[Selected text Boundary: Start]
Expert: Narendra - 5/27/2004

Question
The following code after printing the output correctly gives segmentation fault. I do not why ?

# include<stdio.h>
# include<stdlib.h>
# define N 5

main()
{
 char **p;
 int i;

 for (i=0;i<N;i++){
   p[i] = " This is a message ";
  }

for (i=0;i<N;i++){
   printf("%s\n", p[i]);
  }

}


Answer
p is a pointer and you need to allocate memory to it before using. If you don't allocate memory to it, it will be pointing to some garbage. It is just like having an int variable i. Now, what is the value of this i? It can be anything, since you haven't initialized or put any value to it. The value residing in an uninitialized variable is called garbage.
Same is the case with pointer variables. They are supposed to hold a valid address. But, when you declare (or define) it, it will not contain a valid address (garbage). So, it has to be initialized to point to a valid address. This can be done in two ways. One by taking the address of another variable (which will always be valid) and using that to initialize.
[Selected text Boundary: End]
(Directions for this task) Carry on the forum answer about the segmentation fault in the C code, starting after its last sentence. The records have nothing to do with this.
[Information given Boundary: Start]
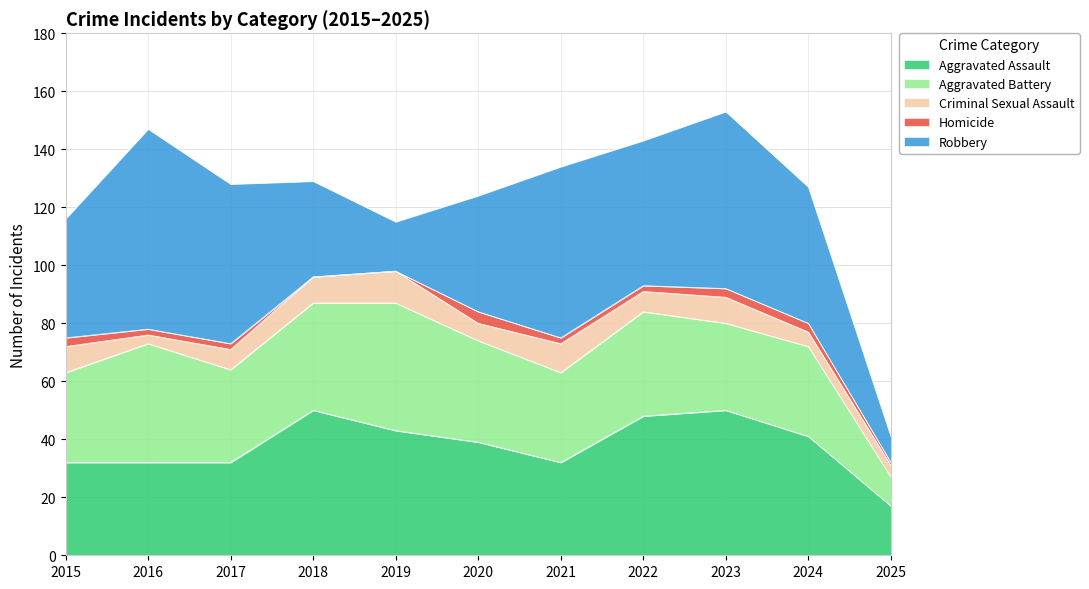

Which series has the largest total across all categories?

Robbery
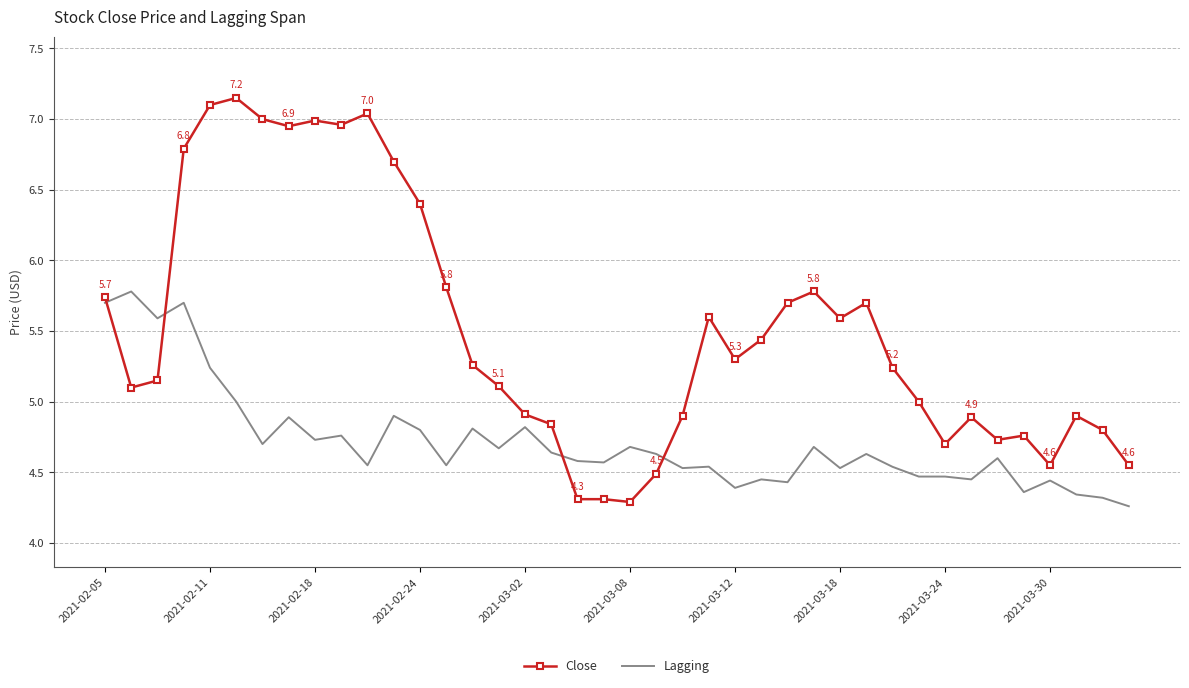

Which series has the largest range (max minus min)?

Close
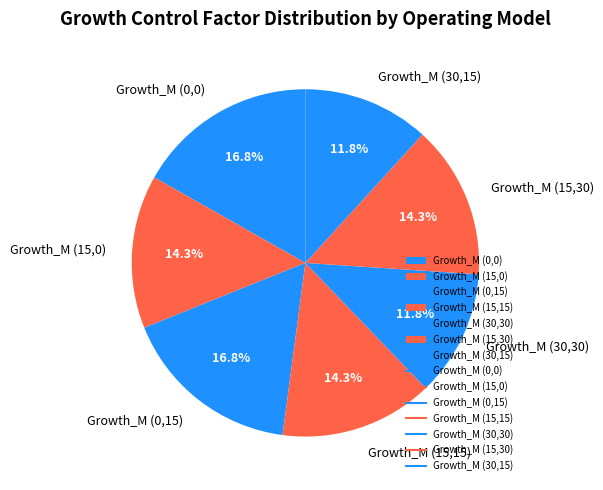

Is it true that Growth_M (30,30) is 25% of the pie?

False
[Information given Boundary: End]
(Response to this exercise)
Second, is to use malloc() to allocate memory, which returns a valid address.

Here below, I have rewritten your code, so that it will not crash:
# include<stdio.h>
# include<stdlib.h>
# define N 5

main()
{
char arr[5][100];
char **p = (char **)&(arr[0]);
int i;

for (i=0;i<N;i++){
  p[i] = " This is a message ";
}

for (i=0;i<N;i++){
  printf("%s\n", p[i]);
}

}

I have used the method one (using address of another variable) which I explained before to get valid address.
You can try out with the 2nd method.

Hope this helps......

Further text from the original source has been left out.